"Look at that old girl in the doorway across there," said one. "You would think she was frightened she was going to get her best bonnet wet."

The woman's motions had, in fact, a curious resemblance to those of one who hesitated about venturing out in a heavy rainstorm. She stood in the doorway and looked round, drew back and spoke to someone inside, picked up a heavy basket, set it down, stepped into the door, glanced carefully and calculatingly up at the sky and across the square in the direction she meant to take, moved back again and picked up her basket, set it firmly on her arm, stepped out and commenced to hobble at an ungainly cumbersome trot across the square. She was no more than half-way across when the shriek of another shell was heard approaching. She stopped and cast a terrified glance about her, dumped the basket down on the cobbles, and resumed the shambling trot at increased speed. A soldier in khaki crossing the square also commenced to run for cover as his ear caught the sound of the shell; passing near the woman's basket, he stooped and grabbed it and doubled on with it after its panting owner.

A group of soldiers standing in the archway shouted laughter and encouragement, pretending they were watching a race, urging on the runners.

"Go on, Khaki! go on!—two to one on the fat girl; two to one—I lay the fie-ald." Their cries and clapping shut off, and they disappeared like diving ducks as the shell roared down, struck with a horrible crash one of the buildings in a side-street just off the square, burst it open, and flung upward and outward a flash of blinding light, a spurt of smoke, a torrent of flying bricks and broken stones. Through the rattle and clatter of falling masonry and flying rubbish there came, piercing and shrill, the sound of a woman's screams. They choked off suddenly, and for some seconds there were no sounds but those of falling fragments, jarring and hailing on the cobble-stones, of broken glass crashing and tinkling from dozens of windows round the square.

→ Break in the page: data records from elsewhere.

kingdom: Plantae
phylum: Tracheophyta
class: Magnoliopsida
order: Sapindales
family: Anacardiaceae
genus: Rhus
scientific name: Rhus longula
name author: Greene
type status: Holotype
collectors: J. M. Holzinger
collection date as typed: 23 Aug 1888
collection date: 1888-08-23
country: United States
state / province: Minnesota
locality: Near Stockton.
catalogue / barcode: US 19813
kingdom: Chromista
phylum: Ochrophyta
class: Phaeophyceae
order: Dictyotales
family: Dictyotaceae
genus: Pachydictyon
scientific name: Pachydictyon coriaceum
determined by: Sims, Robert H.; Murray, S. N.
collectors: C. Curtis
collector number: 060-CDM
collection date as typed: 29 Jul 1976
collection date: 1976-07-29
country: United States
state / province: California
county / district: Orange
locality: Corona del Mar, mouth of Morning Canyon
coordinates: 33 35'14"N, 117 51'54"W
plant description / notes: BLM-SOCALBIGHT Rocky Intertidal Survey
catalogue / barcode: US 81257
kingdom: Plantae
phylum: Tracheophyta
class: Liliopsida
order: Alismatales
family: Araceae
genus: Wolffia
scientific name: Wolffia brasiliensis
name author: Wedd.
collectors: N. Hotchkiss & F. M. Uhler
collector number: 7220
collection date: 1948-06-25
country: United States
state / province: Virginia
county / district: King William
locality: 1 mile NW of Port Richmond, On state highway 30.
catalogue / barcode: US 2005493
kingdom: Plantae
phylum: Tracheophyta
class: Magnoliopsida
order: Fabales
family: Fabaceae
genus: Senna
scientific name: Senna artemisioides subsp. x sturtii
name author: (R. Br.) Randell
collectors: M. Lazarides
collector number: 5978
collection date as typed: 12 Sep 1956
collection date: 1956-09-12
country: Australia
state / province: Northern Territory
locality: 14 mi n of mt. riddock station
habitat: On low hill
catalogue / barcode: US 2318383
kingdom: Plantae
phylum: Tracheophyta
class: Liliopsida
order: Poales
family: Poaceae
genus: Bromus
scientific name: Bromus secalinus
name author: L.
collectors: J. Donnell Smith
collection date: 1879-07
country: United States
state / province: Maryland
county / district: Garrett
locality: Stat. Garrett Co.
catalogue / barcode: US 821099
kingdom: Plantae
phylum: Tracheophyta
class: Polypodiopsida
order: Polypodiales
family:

As the noises of the explosion died away, figures crowded out anxiously into the doorways again, and stood there and about the pavements, looking round, pointing and gesticulating, and plainly prepared to run back under cover at the first sign of warning. The half-dozen men who had cheered the race across the square emerged from the archway, looked around, and then set off running, keeping close under the shelter of the houses, and disappearing into the thick smoke and dust that still hung a thick and writhing curtain about the street-end in the corner of the square.

The two officers who had sat at the café window looked at one another.

"You heard that squeal?" said one.

"Yes," said the other; "I think we might trot over. You knowing a little bit about surgery might be useful."

"Oh, I dunno," said the first. "But, anyhow, let's go."

They paid their bill and went out, and as they crossed the square they met a couple of the soldiers who had disappeared into the smoke. They were moving at the double, but at a word from the officers they halted. Both wore the Red Cross badge of the Army Medical Corps on their arms, and one explained hurriedly that they were going for an ambulance, that there was a woman killed, one man and a woman and two children badly wounded. They ran on, and the two officers moved hastily towards the shell-struck house. The smoke was clearing now, and it was possible to see something of the damage that had been done.